Ospitato l’1 Febbraio al Teatro Palladium con Op.22 N°2
- Il titolo della stagione è Vertigine. Cos’è per te una vertigine o vertiginoso?
Le Vertigini sono sensazioni di movimento oscillatorio, rotatorio.
Si tratta di sensazioni che provo spesso nel mio lavoro, a volte in maniera letterale, fisica.
Tutte le ricerche che ho svolto a oggi vanno verso l’esplorazione e l’accettazione di quelle sensazioni. Hanno a che fare con la paura e la fascinazione nei confronti dell’esistenza.
- Che potere ha la danza di cambiare l’immaginario e/o di agire il mondo?
Nel momento in cui sono presenti le condizioni affinché avvenga uno scambio di energia tra chi la esegue e chi la osserva, a mio parere, la danza può diventare un’esperienza trasformativa. Come quando ci si trova dinanzi a uno stormo di uccelli in volo, o all’aurora boreale…All’improvviso diventiamo consapevoli della nostra presenza.

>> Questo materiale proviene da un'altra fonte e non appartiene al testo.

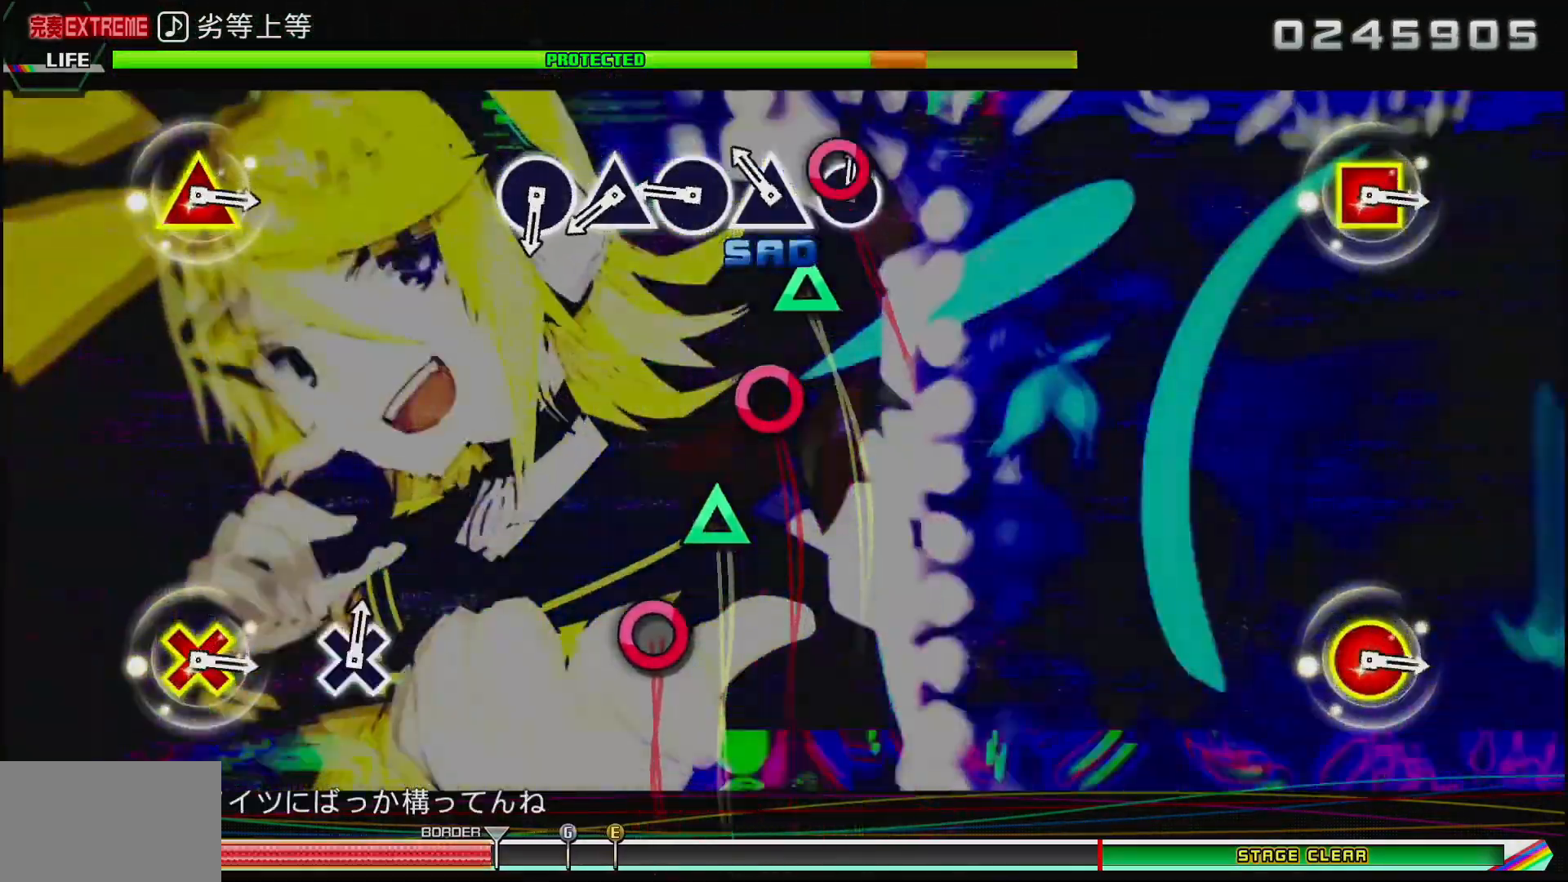
{"buttons": ["TRIANGLE"], "left_stick": "center", "right_stick": "center", "events": [[67, "CIRCLE", "up"], [150, "TRIANGLE", "down"], [250, "TRIANGLE", "up"], [317, "CIRCLE", "down"], [400, "CIRCLE", "up"], [467, "TRIANGLE", "down"]]}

- Nei tuoi lavori il corpo è sempre emerso come una costellazione generata da uno specifico vissuto e le scritture coreografiche, a loro volta, sembrano essere modellate a partire da tale specificità. Nel caso di Op. 22 No. 2 non hai scelto personalmente la performer con cui lavorare, sebbene tu avessi una lunga familiarità con Marta Ciappina. Cosa è emerso da questa “nuova” modalità operativa? E quale dialogo si instaura con l’universo de “Il cigno di Tuonela” di Jean Sibelius?
L’idea di creare un solo interpretato da Marta Ciappina a partire dalla musica di Sibelius è stata di Emanuele Masi, direttore artistico di Bolzano Danza.
Prima di accettare la sua proposta, ho discusso a lungo con i miei collaboratori e con Marta. Volevo essere sicuro che questa potesse essere una modalità di creazione alla quale ci sentivamo in grado di aderire.
Normalmente nel mio lavoro parto sempre dall’individuazione di una pratica preesistente: danze popolari, danza classica, sport, pratiche circensi, oppure azioni (ridere, saltare, girare, ecc…). A partire dall’oggetto della ricerca mi muovo verso l’individuazione dei soggetti, degli interpreti, intorno ai quali costruisco la composizione coreografica, la drammaturgia e i paesaggi visivi e sonori. In Op. 22 No. 2 è accaduto il contrario: il paesaggio e l’interprete erano già assegnati, dovevamo individuare la pratica.
La leggenda medievale dell’opera musicale si è imposta come materiale drammaturgico e assieme a Marta Ciappina ci siamo cimentati nell’individuazione delle possibili traduzioni sceniche. Abbiamo messo in campo i nostri desideri e le danze che negli anni abbiamo attraversato come pratica e immaginario, fino alla costruzione di un personaggio drammatico che coincide sia con la nostra restituzione del mito, che con l’identità della stessa Performer.